**Action item**
A single number is wanted: how many lines of the data below include the string "مؤسسة"?

**Materials provided**
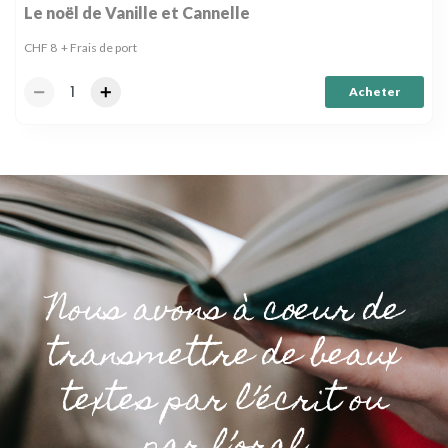
Le noël de Vanille et Cannelle
CHF
8
+ Frais de port
Acheter
Nous avons à cœur de
transmettre de beaux
textes par l’écrit ou
par l’oral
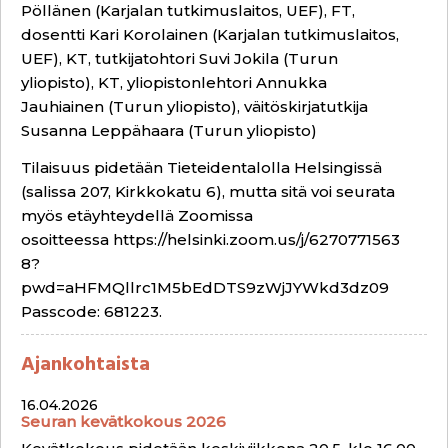
Pöllänen (Karjalan tutkimuslaitos, UEF), FT,
dosentti Kari Korolainen (Karjalan tutkimuslaitos,
UEF), KT, tutkijatohtori Suvi Jokila (Turun
yliopisto), KT, yliopistonlehtori Annukka
Jauhiainen (Turun yliopisto), väitöskirjatutkija
Susanna Leppähaara (Turun yliopisto)
Tilaisuus pidetään Tieteidentalolla Helsingissä
(salissa 207, Kirkkokatu 6), mutta sitä voi seurata
myös etäyhteydellä Zoomissa
osoitteessa
https://helsinki.zoom.us/j/6270771563
8?
pwd=aHFMQllrc1M5bEdDTS9zWjJYWkd3dz09
Passcode: 681223.
Ajankohtaista
16.04.2026
Seuran kevätkokous 2026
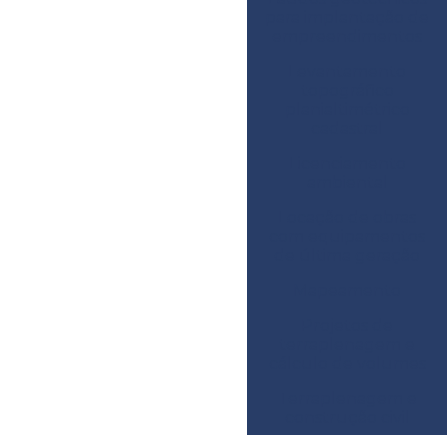
para implantação de
empreendimentos
Levantamento
topográfico
planialtimétrico
cadastral
Licenciamento
ambiental
Locação de obras
com equipamentos
de última geração
Mapeamento
Projetos de
terraplenagem e
cálculo de volumes
Terraplenagem e
construção civil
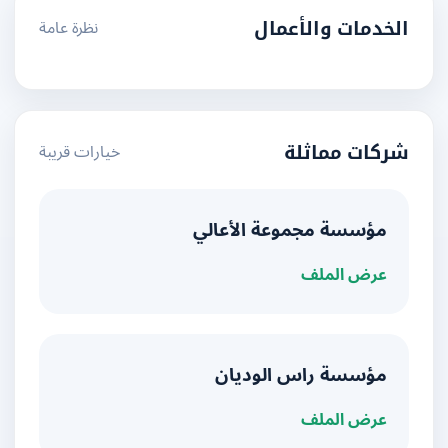
نظرة عامة
الخدمات والأعمال
خيارات قريبة
شركات مماثلة
مؤسسة مجموعة الأعالي
عرض الملف
مؤسسة راس الوديان
عرض الملف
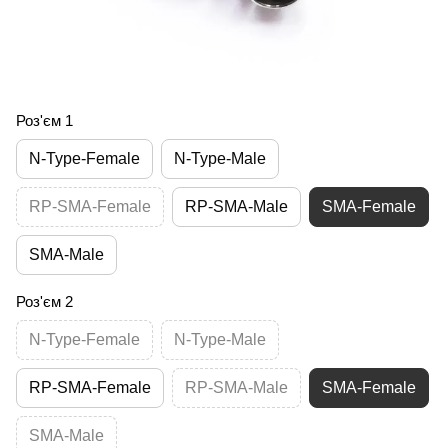
Роз'єм 1
N-Type-Female
N-Type-Male
RP-SMA-Female
RP-SMA-Male
SMA-Female
SMA-Male
Роз'єм 2
N-Type-Female
N-Type-Male
RP-SMA-Female
RP-SMA-Male
SMA-Female
SMA-Male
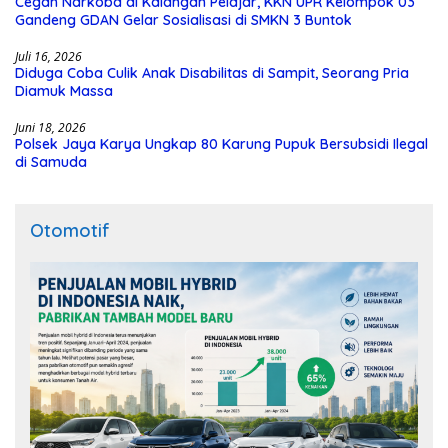
Cegah Narkoba di Kalangan Pelajar, KKN UPR Kelompok 03
Gandeng GDAN Gelar Sosialisasi di SMKN 3 Buntok
Juli 16, 2026
Diduga Coba Culik Anak Disabilitas di Sampit, Seorang Pria
Diamuk Massa
Juni 18, 2026
Polsek Jaya Karya Ungkap 80 Karung Pupuk Bersubsidi Ilegal
di Samuda
Otomotif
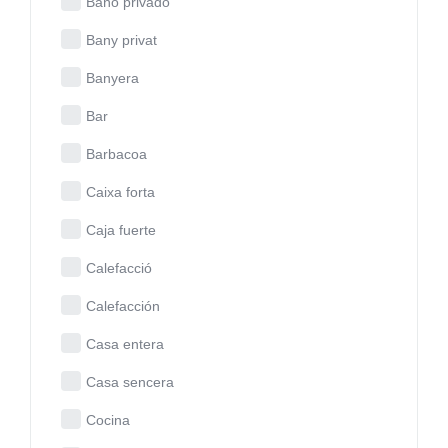
Baño privado
Bany privat
Banyera
Bar
Barbacoa
Caixa forta
Caja fuerte
Calefacció
Calefacción
Casa entera
Casa sencera
Cocina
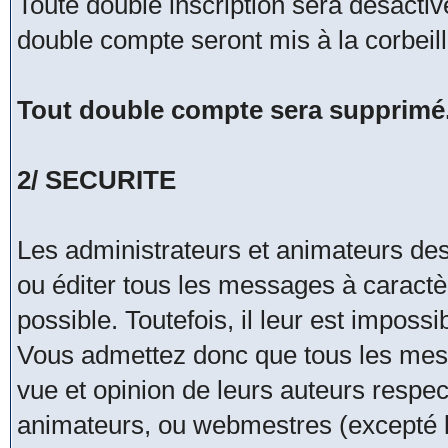
Toute double inscription sera désacti
double compte seront mis à la corbeil
Tout double compte sera supprimé
2/ SECURITE
Les administrateurs et animateurs de
ou éditer tous les messages à caract
possible. Toutefois, il leur est impos
Vous admettez donc que tous les mes
vue et opinion de leurs auteurs respec
animateurs, ou webmestres (excepté 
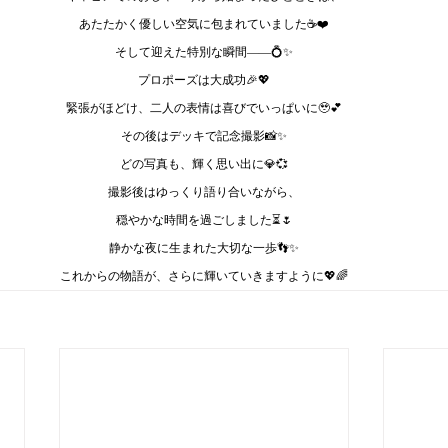
あたたかく優しい空気に包まれていました☕️❤️
そして迎えた特別な瞬間――💍✨
プロポーズは大成功🎉💖
緊張がほどけ、二人の表情は喜びでいっぱいに🥹💕
その後はデッキで記念撮影📸✨
どの写真も、輝く思い出に💎💞
撮影後はゆっくり語り合いながら、
穏やかな時間を過ごしました⏳🌷
静かな夜に生まれた大切な一歩👣✨
これからの物語が、さらに輝いていきますように💖🌈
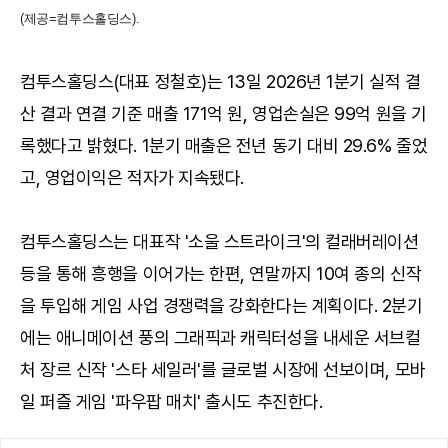
(제공=컴투스홀딩스).
컴투스홀딩스(대표 정철호)는 13일 2026년 1분기 실적 결
산 결과 연결 기준 매출 171억 원, 영업손실은 99억 원을 기
록했다고 밝혔다. 1분기 매출은 전년 동기 대비 29.6% 줄었
고, 영업이익은 적자가 지속됐다.
컴투스홀딩스는 대표작 '소울 스트라이크'의 컬래버레이션
등을 통해 흥행을 이어가는 한편, 연말까지 10여 종의 신작
을 투입해 게임 사업 경쟁력을 강화한다는 계획이다. 2분기
에는 애니메이션 풍의 그래픽과 캐릭터성을 내세운 서브컬
처 장르 신작 '스타 세일러'를 글로벌 시장에 선보이며, 모바
일 퍼즐 게임 '파우팝 매치' 출시도 추진한다.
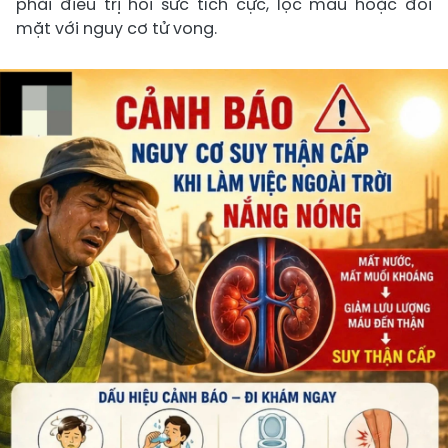
phải điều trị hồi sức tích cực, lọc máu hoặc đối
mặt với nguy cơ tử vong.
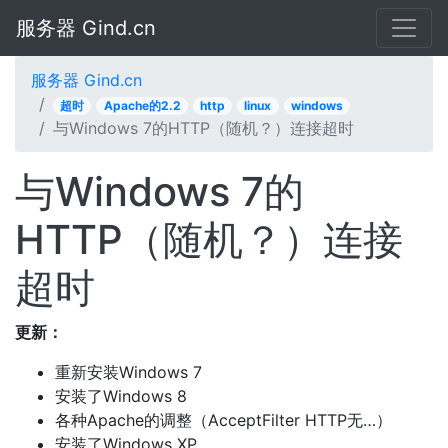
服务器 Gind.cn
服务器 Gind.cn
超时
Apache的2.2
http
linux
windows
与Windows 7的HTTP（随机？）连接超时
与Windows 7的
HTTP（随机？）连接
超时
更新：
重新安装Windows 7
安装了Windows 8
各种Apache的调整（AcceptFilter HTTP无…）
安装了Windows XP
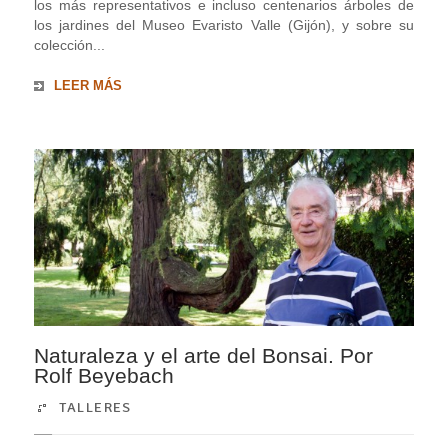
los más representativos e incluso centenarios árboles de
los jardines del Museo Evaristo Valle (Gijón), y sobre su
colección...
LEER MÁS
Naturaleza y el arte del Bonsai. Por
Rolf Beyebach
TALLERES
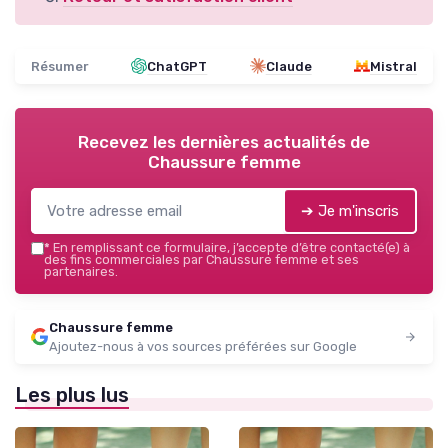
Résumer
ChatGPT
Claude
Mistral
Recevez les dernières actualités de
Chaussure femme
➔ Je m'inscris
*
En remplissant ce formulaire, j’accepte d’être contacté(e) à
des fins commerciales par Chaussure femme et ses
partenaires.
Chaussure femme
Ajoutez-nous à vos sources préférées sur Google
Les plus lus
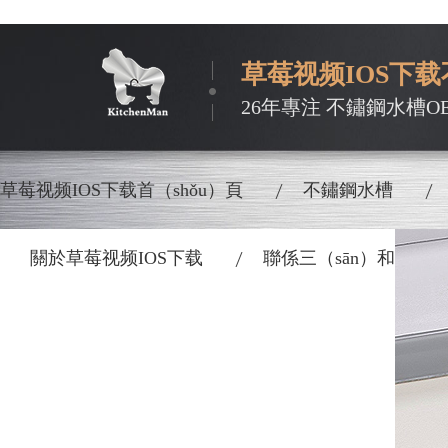
草莓视频IOS下载
26年專注 不鏽鋼水槽O
草莓视频IOS下载首（shǒu）頁
不鏽鋼水槽
關於草莓视频IOS下载
聯係三（sān）和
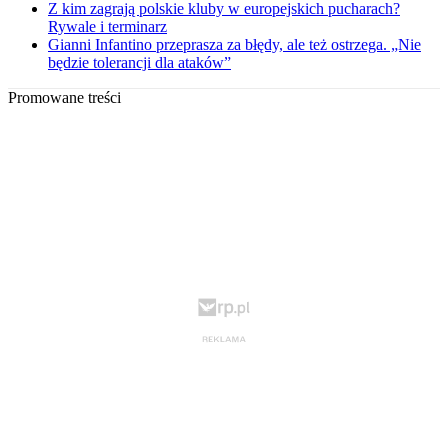
Z kim zagrają polskie kluby w europejskich pucharach?
Rywale i terminarz
Gianni Infantino przeprasza za błędy, ale też ostrzega. „Nie
będzie tolerancji dla ataków”
Promowane treści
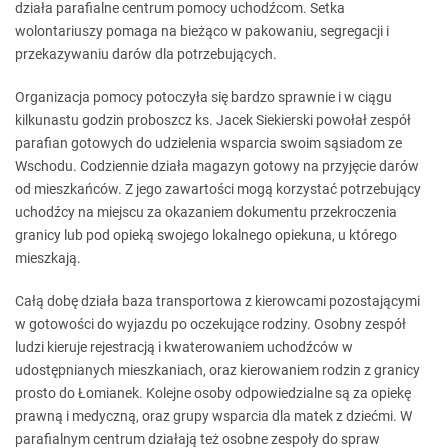
działa parafialne centrum pomocy uchodźcom. Setka
wolontariuszy pomaga na bieżąco w pakowaniu, segregacji i
przekazywaniu darów dla potrzebujących.
Organizacja pomocy potoczyła się bardzo sprawnie i w ciągu
kilkunastu godzin proboszcz ks. Jacek Siekierski powołał zespół
parafian gotowych do udzielenia wsparcia swoim sąsiadom ze
Wschodu. Codziennie działa magazyn gotowy na przyjęcie darów
od mieszkańców. Z jego zawartości mogą korzystać potrzebujący
uchodźcy na miejscu za okazaniem dokumentu przekroczenia
granicy lub pod opieką swojego lokalnego opiekuna, u którego
mieszkają.
Całą dobę działa baza transportowa z kierowcami pozostającymi
w gotowości do wyjazdu po oczekujące rodziny. Osobny zespół
ludzi kieruje rejestracją i kwaterowaniem uchodźców w
udostępnianych mieszkaniach, oraz kierowaniem rodzin z granicy
prosto do Łomianek. Kolejne osoby odpowiedzialne są za opiekę
prawną i medyczną, oraz grupy wsparcia dla matek z dziećmi. W
parafialnym centrum działają też osobne zespoły do spraw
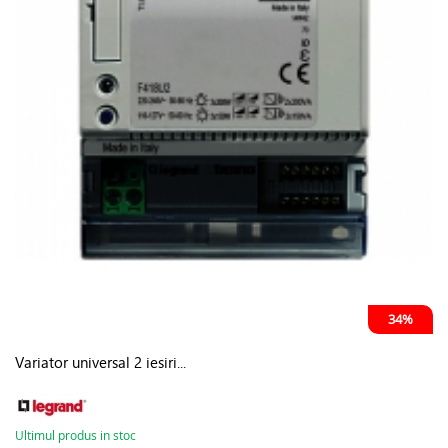
34%
Variator universal 2 iesiri...
Ultimul produs in stoc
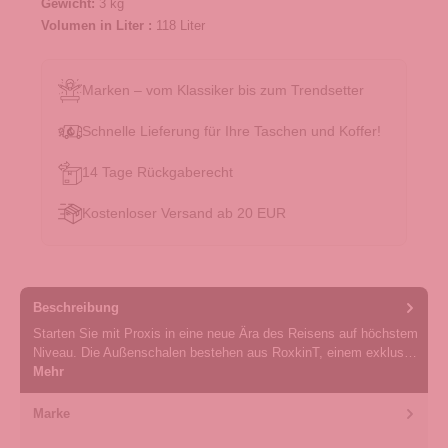
Gewicht:
3 kg
Volumen in Liter :
118 Liter
Marken – vom Klassiker bis zum Trendsetter
Schnelle Lieferung für Ihre Taschen und Koffer!
14 Tage Rückgaberecht
Kostenloser Versand ab 20 EUR
Beschreibung
Starten Sie mit Proxis in eine neue Ära des Reisens auf höchstem
Niveau. Die Außenschalen bestehen aus RoxkinT, einem exklus…
Mehr
Marke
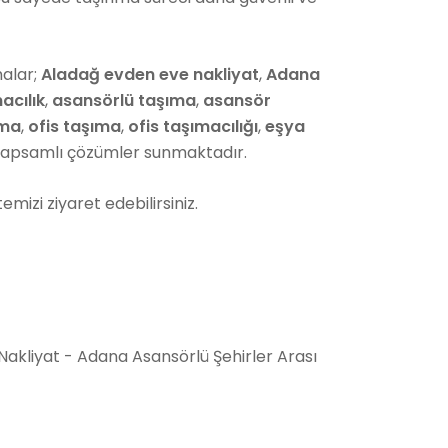
malar;
Aladağ evden eve nakliyat
,
Adana
acılık
,
asansörlü taşıma
,
asansör
ıma
,
ofis taşıma
,
ofis taşımacılığı
,
eşya
 kapsamlı çözümler sunmaktadır.
emizi ziyaret edebilirsiniz.
e Nakliyat - Adana Asansörlü Şehirler Arası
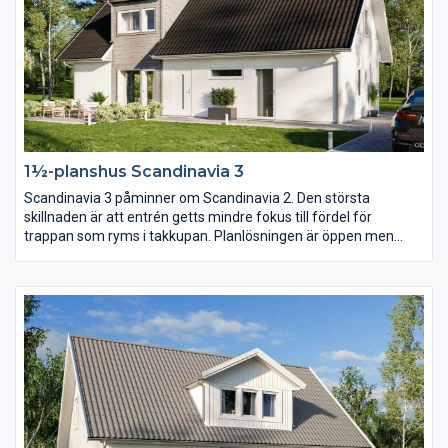
1½-planshus Scandinavia 3
Scandinavia 3 påminner om Scandinavia 2. Den största
skillnaden är att entrén getts mindre fokus till fördel för
trappan som ryms i takkupan. Planlösningen är öppen men
köket har här placerats mot baksidan och vardagsrummet mot
entrésidan. En trappa upp har klädkammaren blivit nära dubbelt
så stor.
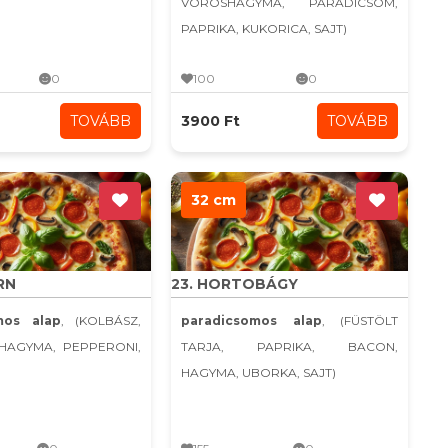
VÖRÖSHAGYMA, PARADICSOM,
PAPRIKA, KUKORICA, SAJT)
0
100
0
TOVÁBB
3900 Ft
TOVÁBB
32 cm
RN
23. HORTOBÁGY
mos alap
, (KOLBÁSZ,
paradicsomos alap
, (FÜSTÖLT
KHAGYMA, PEPPERONI,
TARJA, PAPRIKA, BACON,
HAGYMA, UBORKA, SAJT)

**Output**
2